The hardness of Hungarian, just because it's somewhat different from surrounding languages, is an old wives' tale, he added. The school way obviously doesn't work, but we didn't learn to speak from conjugation tables, either. I could make amusing, inspiring videos that make picking up Hungarian more easy. Ideas abound but the technical skill base is missing. In case you know any film-making wizards that I could cooperate with, do tell me, winked Sindbad to the reader.

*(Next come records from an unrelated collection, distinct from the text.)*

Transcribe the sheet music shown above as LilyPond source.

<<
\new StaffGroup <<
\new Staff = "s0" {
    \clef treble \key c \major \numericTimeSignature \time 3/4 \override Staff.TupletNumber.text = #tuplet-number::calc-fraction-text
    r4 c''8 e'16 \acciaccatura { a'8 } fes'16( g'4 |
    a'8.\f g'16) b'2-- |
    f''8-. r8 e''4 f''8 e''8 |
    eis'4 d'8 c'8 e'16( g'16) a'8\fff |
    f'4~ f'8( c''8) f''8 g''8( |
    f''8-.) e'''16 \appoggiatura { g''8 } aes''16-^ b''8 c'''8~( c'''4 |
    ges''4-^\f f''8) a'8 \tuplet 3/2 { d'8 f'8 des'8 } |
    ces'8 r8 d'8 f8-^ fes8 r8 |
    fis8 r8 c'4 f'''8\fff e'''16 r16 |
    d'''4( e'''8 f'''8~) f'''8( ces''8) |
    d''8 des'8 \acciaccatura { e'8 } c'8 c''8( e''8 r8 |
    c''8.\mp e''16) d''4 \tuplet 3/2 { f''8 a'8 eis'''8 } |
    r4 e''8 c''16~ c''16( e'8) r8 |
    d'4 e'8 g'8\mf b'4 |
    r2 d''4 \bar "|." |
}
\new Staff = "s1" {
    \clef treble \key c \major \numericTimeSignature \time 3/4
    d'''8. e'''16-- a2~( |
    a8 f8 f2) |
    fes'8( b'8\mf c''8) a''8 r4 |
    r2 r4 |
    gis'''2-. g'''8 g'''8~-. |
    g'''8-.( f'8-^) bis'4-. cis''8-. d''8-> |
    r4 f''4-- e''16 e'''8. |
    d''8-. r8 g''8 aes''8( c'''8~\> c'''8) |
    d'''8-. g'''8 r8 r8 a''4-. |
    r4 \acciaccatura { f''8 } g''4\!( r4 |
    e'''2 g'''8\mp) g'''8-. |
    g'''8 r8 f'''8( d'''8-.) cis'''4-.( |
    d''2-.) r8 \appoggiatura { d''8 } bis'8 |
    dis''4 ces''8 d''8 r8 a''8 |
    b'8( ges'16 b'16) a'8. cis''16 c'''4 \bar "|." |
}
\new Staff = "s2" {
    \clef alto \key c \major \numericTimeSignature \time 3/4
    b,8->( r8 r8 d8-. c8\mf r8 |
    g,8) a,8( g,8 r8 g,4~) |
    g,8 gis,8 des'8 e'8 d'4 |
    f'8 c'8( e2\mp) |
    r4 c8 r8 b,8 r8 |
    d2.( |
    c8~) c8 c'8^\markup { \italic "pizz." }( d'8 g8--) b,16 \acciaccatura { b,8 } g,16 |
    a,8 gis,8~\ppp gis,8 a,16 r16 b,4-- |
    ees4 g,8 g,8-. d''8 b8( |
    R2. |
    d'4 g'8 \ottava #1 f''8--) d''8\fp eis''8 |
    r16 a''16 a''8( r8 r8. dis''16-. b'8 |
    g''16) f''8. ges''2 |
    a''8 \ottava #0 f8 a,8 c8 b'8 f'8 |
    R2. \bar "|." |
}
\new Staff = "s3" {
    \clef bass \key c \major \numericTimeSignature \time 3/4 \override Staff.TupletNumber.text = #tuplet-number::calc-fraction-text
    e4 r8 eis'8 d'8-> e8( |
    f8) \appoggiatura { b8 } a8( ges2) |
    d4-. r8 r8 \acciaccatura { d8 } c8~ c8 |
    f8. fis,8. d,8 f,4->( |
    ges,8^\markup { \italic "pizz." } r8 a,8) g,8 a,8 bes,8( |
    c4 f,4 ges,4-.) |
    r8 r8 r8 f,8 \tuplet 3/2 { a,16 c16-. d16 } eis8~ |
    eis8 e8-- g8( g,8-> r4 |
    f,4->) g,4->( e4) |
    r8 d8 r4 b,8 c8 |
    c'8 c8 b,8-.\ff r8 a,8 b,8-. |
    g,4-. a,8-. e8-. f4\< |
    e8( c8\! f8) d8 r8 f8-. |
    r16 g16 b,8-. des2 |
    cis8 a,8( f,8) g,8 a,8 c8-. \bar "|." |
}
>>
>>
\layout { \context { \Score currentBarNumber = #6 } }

Those Western companies that bought up huge production sites for peanuts either sold the physical assets, kicked everyone out and closed shop so they can import their second-rate products, or, in the best case used the factories for raw material manufacture.
Reports about Chinese living in Hungary are always quick to conclude that their numbers have been stagnating since the nineties. Ask the drivers of bus 9 that skirts Eastern Europe’s largest Chinatown what they think about that.